Demonstrator pens are pens which are partially or mostly transparent.

Demonstrator pens were originally furnished by manufacturers to dealers, so that the features of their products could be shown to potential buyers. The first demonstrators had openings cut in their barrels, and usually, their caps. These would typically allow direct viewing of the filling mechanism and the section-inner cap junction, respectively. Cutaway demonstrators were usually not fully functional pens, and many were furnished without nibs or with nonfunctional dummy nibs.

The first transparent demonstrator pens were probably Parker's Bakelite-barreled eyedropper-fillers, which were soon made a regular production model. Most transparent demonstrators, however, postdate the general adoption of celluloid for fountain pen manufacture. Parker and Sheaffer both made fully transparent versions of their best-selling Duofold and Balance models in the early 1930s. Other demonstrators were only partially transparent, the transparency highlighting the pen's special features. Examples include the transparent-barreled Parker Vacuum Filler demonstrators (showing the filling mechanism) and the Parker 51 demonstrators with transparent hoods (showing the collector).
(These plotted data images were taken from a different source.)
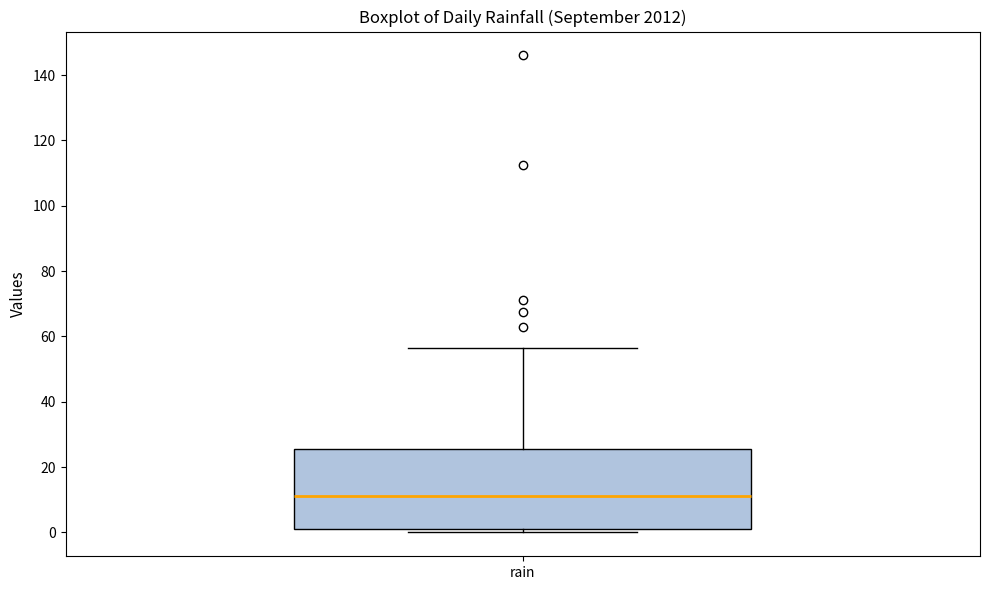

Read this box plot against the y-axis: the position of the median line, the range covered by the box, and the ends of both whiskers. The values are not printed on the chart, so give them approximately, as read against the axis.

median 12, box 2 to 26, whiskers 0 to 56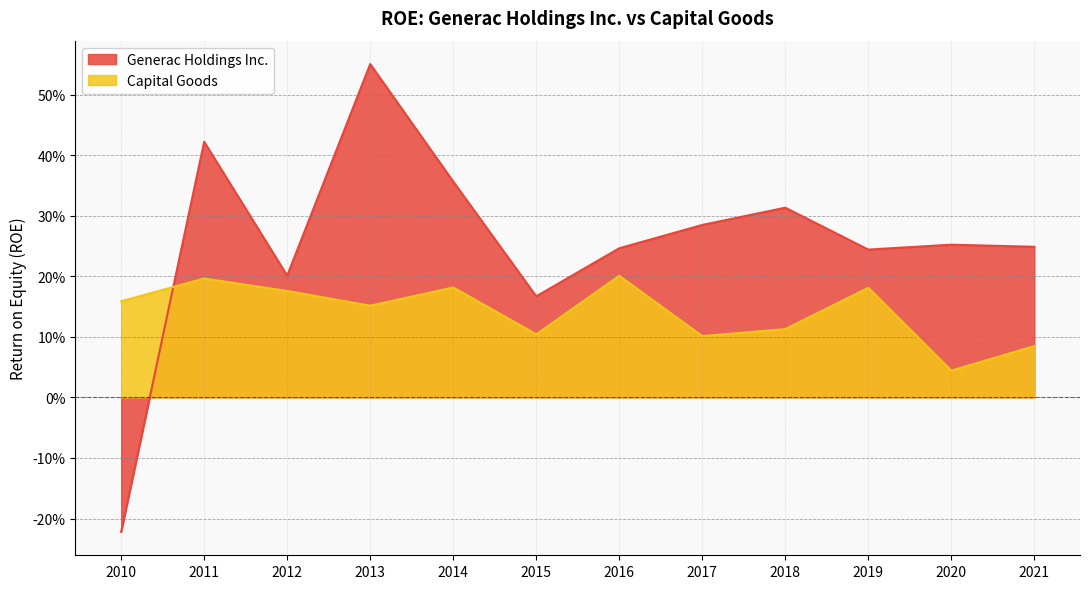

True or false: Capital Goods has more than 1 interior local peaks.

True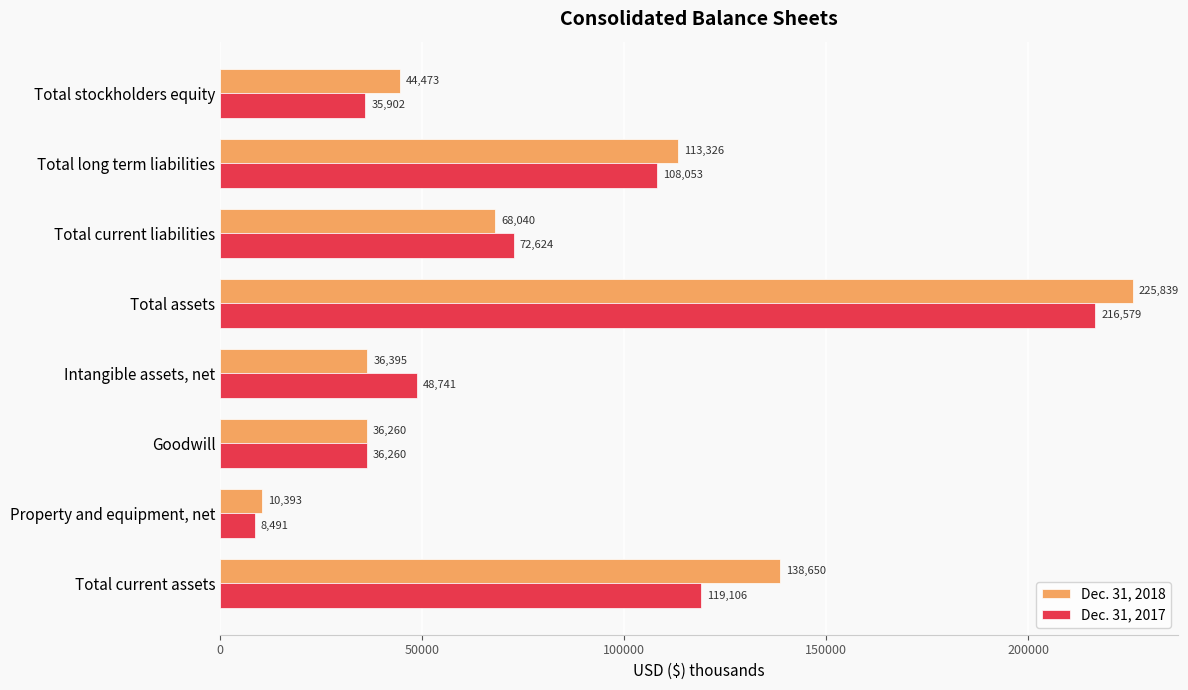

Which series has the largest range (max minus min)?

Dec. 31, 2018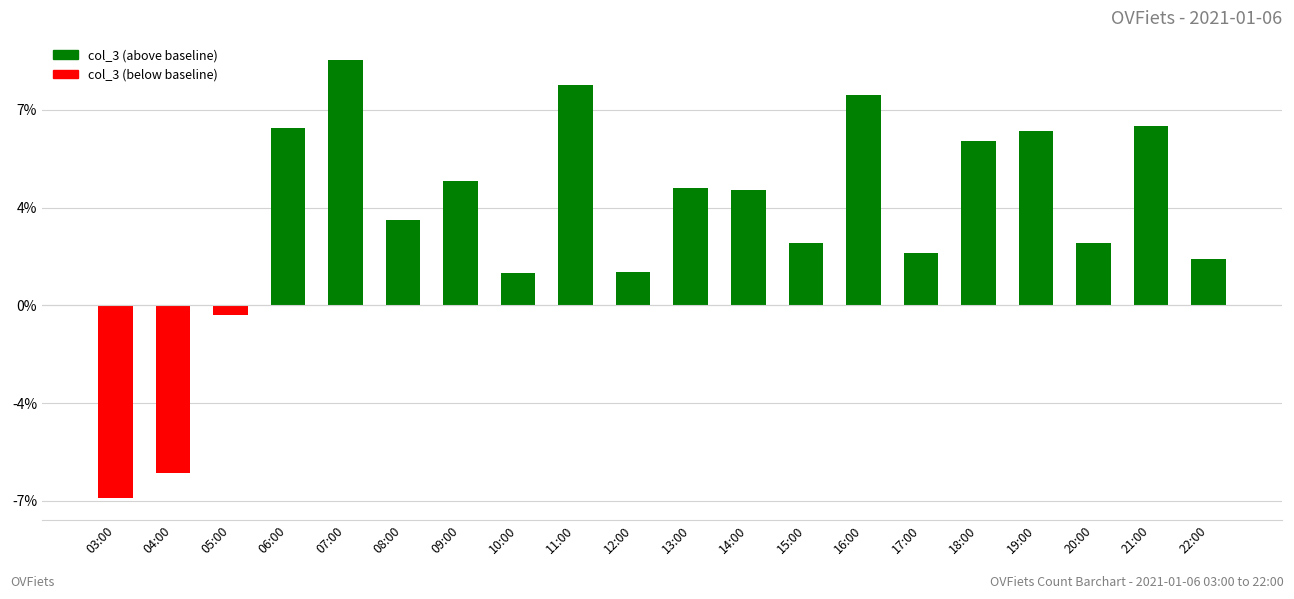

Does the chart contain any negative values?

Yes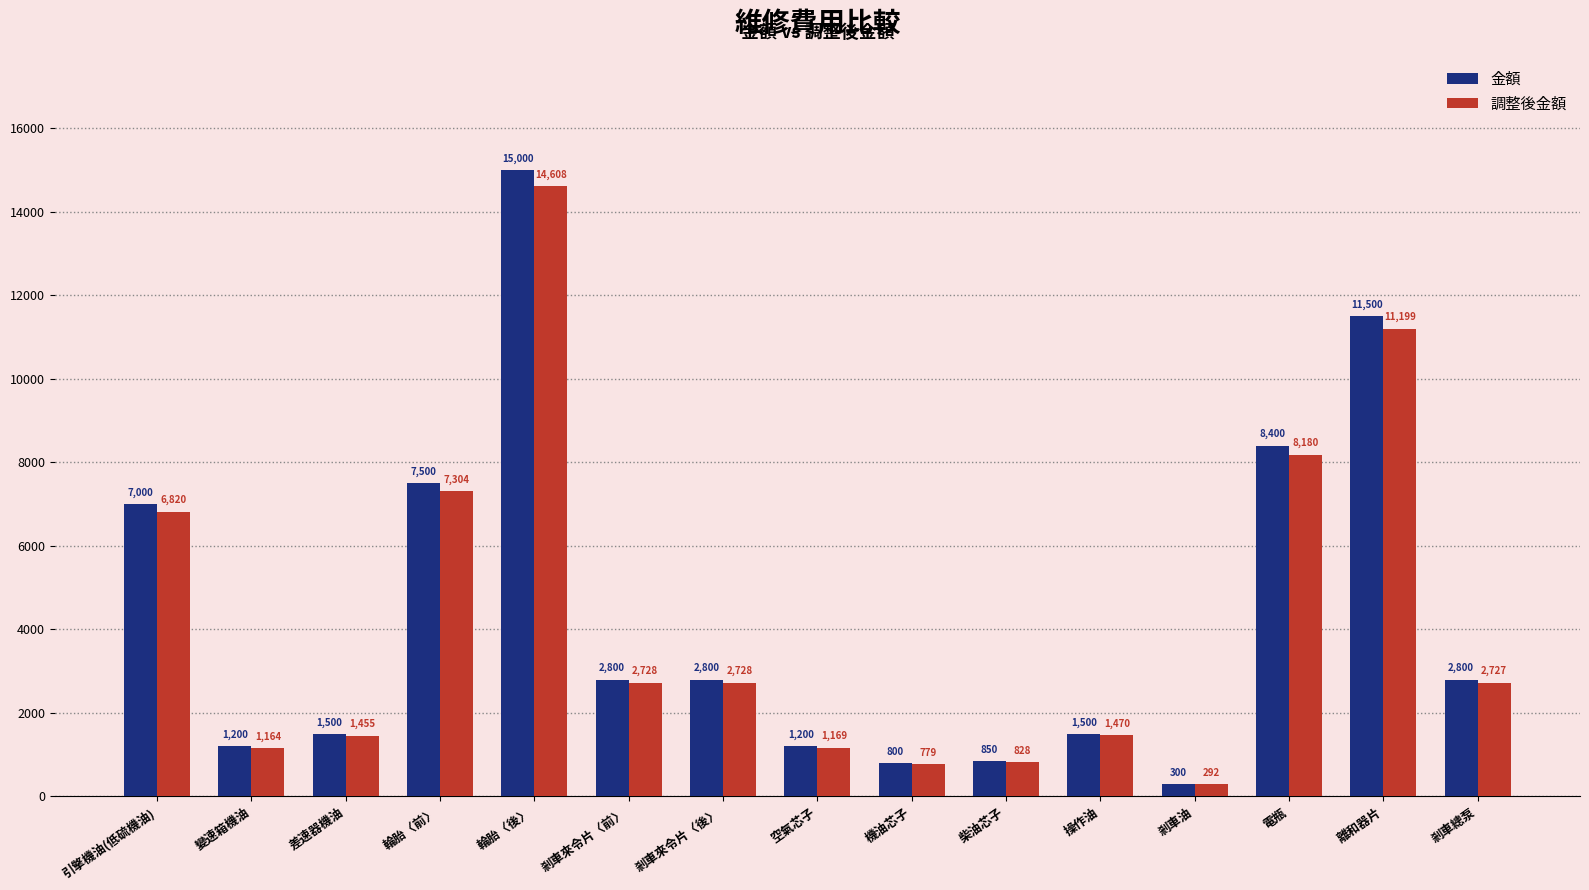

What is the difference between the 金額 values at 機油芯子 and 引擎機油(低硫機油)?

6200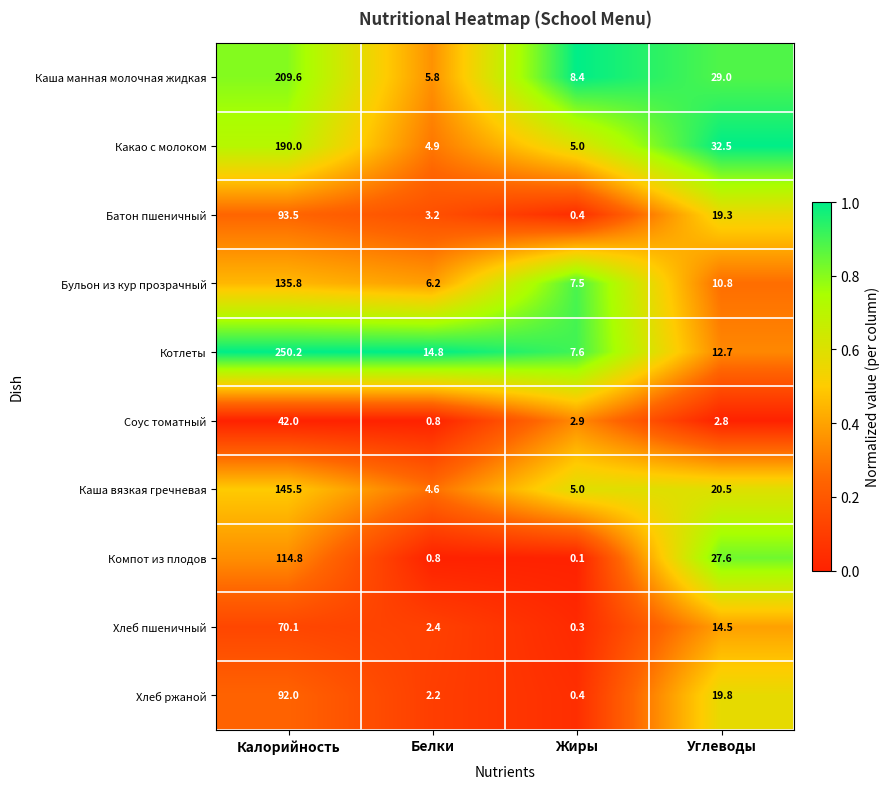

How many categories are shown in the chart?

4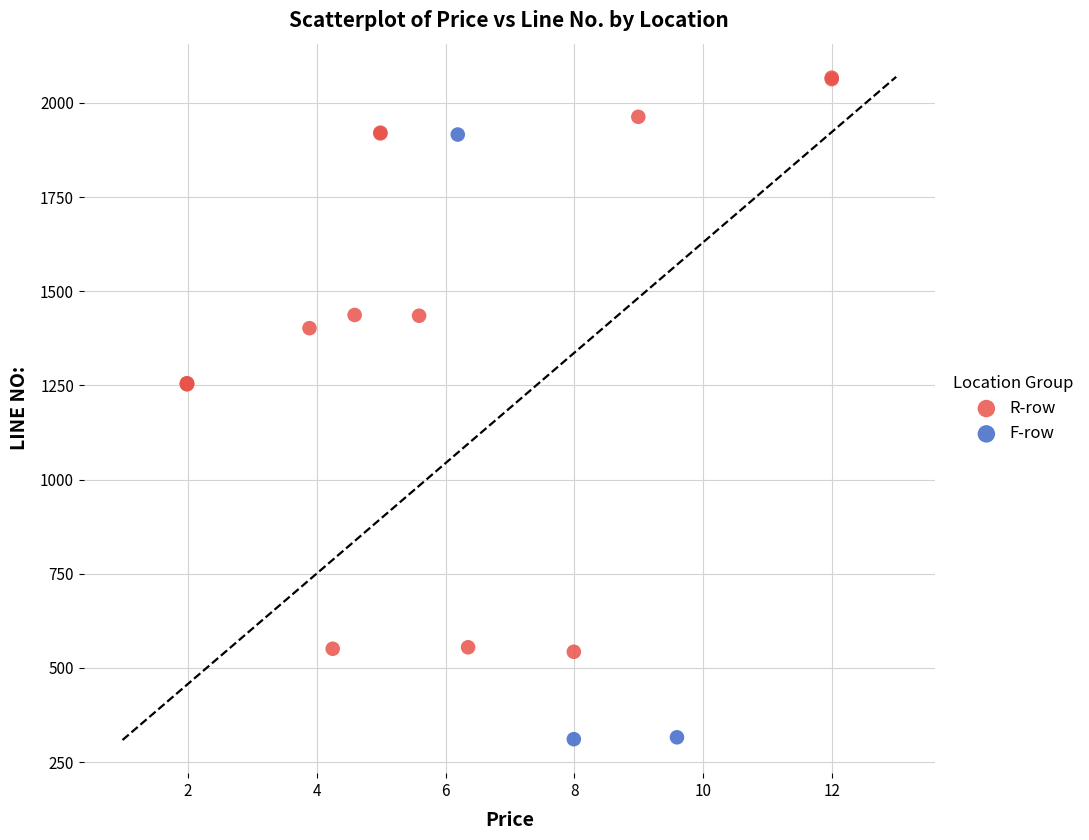

Which series contains the lowest Y value?

F-row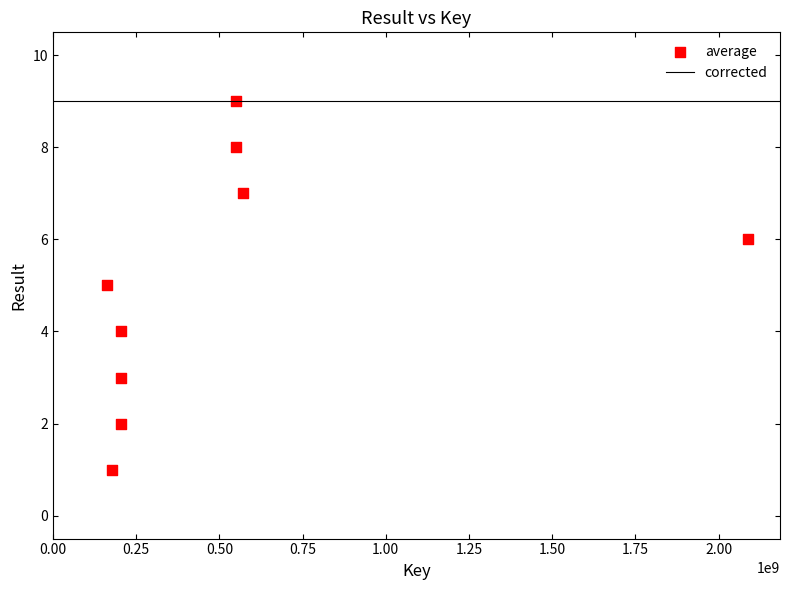

What is the range of X values (max minus min)?

1925933490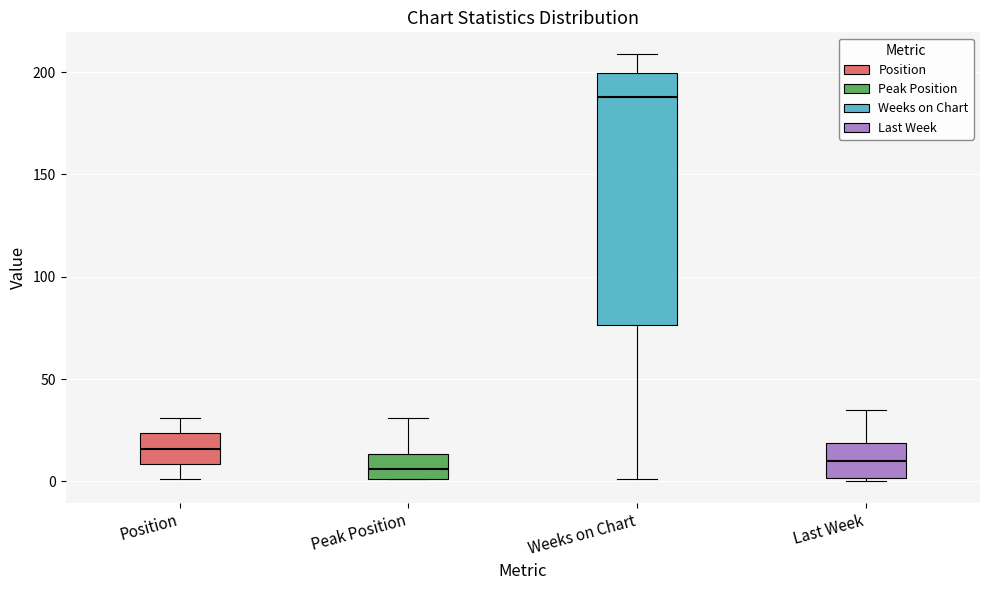

Where is the upper edge of the box for Peak Position on the y-axis? The values are not printed on the chart, so give them approximately, as read against the axis.

15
Dollar Stationery makes the 717i (Demonstrator), variations of the 717i pens, the other being the calligraphy version called 717i قلم. The demo and normal versions are very popular unlike the calligraphy version. In contrast to the past, where demonstrator pens were made in very limited numbers and not sold to the public, these pens are regular production items, though sometimes made as limited editions. This trend may be traced back to Pelikan's transparent green M800 and transparent blue Blue Ocean M800 of 1992.